**Given passage:**
++++++
16. If I succeed, my choosing to tackle this obstacle will have a positive impact on my or my family’s health and happiness.
17. This obstacle probably requires more strength than I have to deal with it effectively.
18. If I fail to overcome this obstacle, it will have significant negative consequences for me and my life.
19. It’s beyond anyone else’s power to help me with this obstacle.
20. I’ll probably learn something by tackling this obstacle as best I can.
Add up how many of the following statements you agreed with: 1, 4, 5, 8, 11, 13, 14, 15, 16, 20. This is your challenge score.
Next, add up the following statements you agreed with: 2, 3, 6, 7, 9, 10, 12, 17, 18, 19. This is your threat score.
Then, write down the ten expressions of a challenge mindset and put the list in a place where you will see it every day.
“Looking at this list,” Jane predicts, “will give you a daily reminder of what a challenge mindset feels like. This can be extremely helpful, especially if it doesn’t come naturally in your current situation.
What else? “You can also try reading the statements out loud like a mantra once a day,” she notes. “That won’t make them automatically true, but it will give you a chance to reflect on the possibility that they might become true. Indeed, the more you speak them, the more likely you are to make choices or changes that foster a challenge mindset.”
++++++
**Input data:**
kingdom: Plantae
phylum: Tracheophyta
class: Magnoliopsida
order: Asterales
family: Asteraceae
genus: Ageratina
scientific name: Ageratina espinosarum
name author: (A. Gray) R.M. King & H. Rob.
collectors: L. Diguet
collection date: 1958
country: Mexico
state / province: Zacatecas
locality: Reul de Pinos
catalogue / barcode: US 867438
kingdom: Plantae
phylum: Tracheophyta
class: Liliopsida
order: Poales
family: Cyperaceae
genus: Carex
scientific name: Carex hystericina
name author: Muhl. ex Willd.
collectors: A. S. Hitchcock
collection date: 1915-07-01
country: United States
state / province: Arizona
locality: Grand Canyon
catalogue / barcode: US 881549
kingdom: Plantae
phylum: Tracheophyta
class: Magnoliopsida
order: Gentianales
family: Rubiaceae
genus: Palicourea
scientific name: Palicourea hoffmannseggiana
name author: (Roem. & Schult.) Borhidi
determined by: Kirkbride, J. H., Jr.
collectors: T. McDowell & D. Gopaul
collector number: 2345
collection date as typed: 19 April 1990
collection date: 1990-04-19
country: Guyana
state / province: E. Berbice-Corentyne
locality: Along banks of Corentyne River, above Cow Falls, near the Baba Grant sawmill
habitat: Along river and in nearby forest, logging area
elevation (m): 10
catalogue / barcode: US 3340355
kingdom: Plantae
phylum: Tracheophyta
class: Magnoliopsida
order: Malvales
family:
++++++
**Explore the material:**
a) In the passage on challenge and threat mindsets, what is the total of agreed statements among 2, 3, 6, 7, 9, 10, 12, 17, 18, and 19 called?
b) Retype the stretch of the challenge mindset passage from "20. I’ll probably" through "it every day.".
c) Continue the passage on challenge and threat mindsets from the point where it stops.
The listing comes from a separate source and has no connection to the passage on challenge and threat mindsets.

**Exercise responses:**
a) It is called your threat score.

b)
20. I’ll probably learn something by tackling this obstacle as best I can.
Add up how many of the following statements you agreed with: 1, 4, 5, 8, 11, 13, 14, 15, 16, 20. This is your challenge score.
Next, add up the following statements you agreed with: 2, 3, 6, 7, 9, 10, 12, 17, 18, 19. This is your threat score.
Then, write down the ten expressions of a challenge mindset and put the list in a place where you will see it every day.

c)
Strategy #2: Ask yourself, What’s the best that could happen?
“When we operate under a threat mindset,” Jane writes, “we tend to spend a lot of time pondering What’s the worst that could happen?
“And we usually come up with lots and lots of answers.”
To balance this out, you simply ask yourself the opposite question and write down as many answers as you can come up with.
“It will help you stay open to the potential for some kind of positive outcome or post-traumatic growth,” she observes.
Strategy #3: Practice saying that you’re getting superbetter at something, not from something.
“Just the way you talk about your SuperBetter journey can influence whether you adopt a threat or a challenge mindset,” Jane writes.
“Getting superbetter from something implies a threat,” she notes, “but getting superbetter at something implies the opportunity for growth.”
This is our natural language when we take on a positive life change: “I’m getting superbetter at writing a novel.” “I’m getting superbetter at world travel.” “I’m getting superbetter at triathlons.” “I’m getting superbetter at running for city council.”
For post-traumatic growth, however, it may require you to do some rethinking.
“For example,” Jane writes, “instead of getting superbetter from anxiety, you might be getting superbetter at being brave, or finding peace, or preventing panic attacks, or whatever represents to you the positive change or growth you want to experience.
“Instead of getting superbetter from insomnia, you might get better at sleeping.
“Instead of getting superbetter from a concussion, you might get superbetter at healing your brain.”
Eventually,” Jane predicts, “as you continue to get superbetter—and as you learn the other six rules of living gamefully—you’ll naturally strengthen your challenge mindset.”
Why? Because Jane writes, the other SuperBetter rules were created to help you increase your personal strengths or see opportunities for growth and positive outcomes.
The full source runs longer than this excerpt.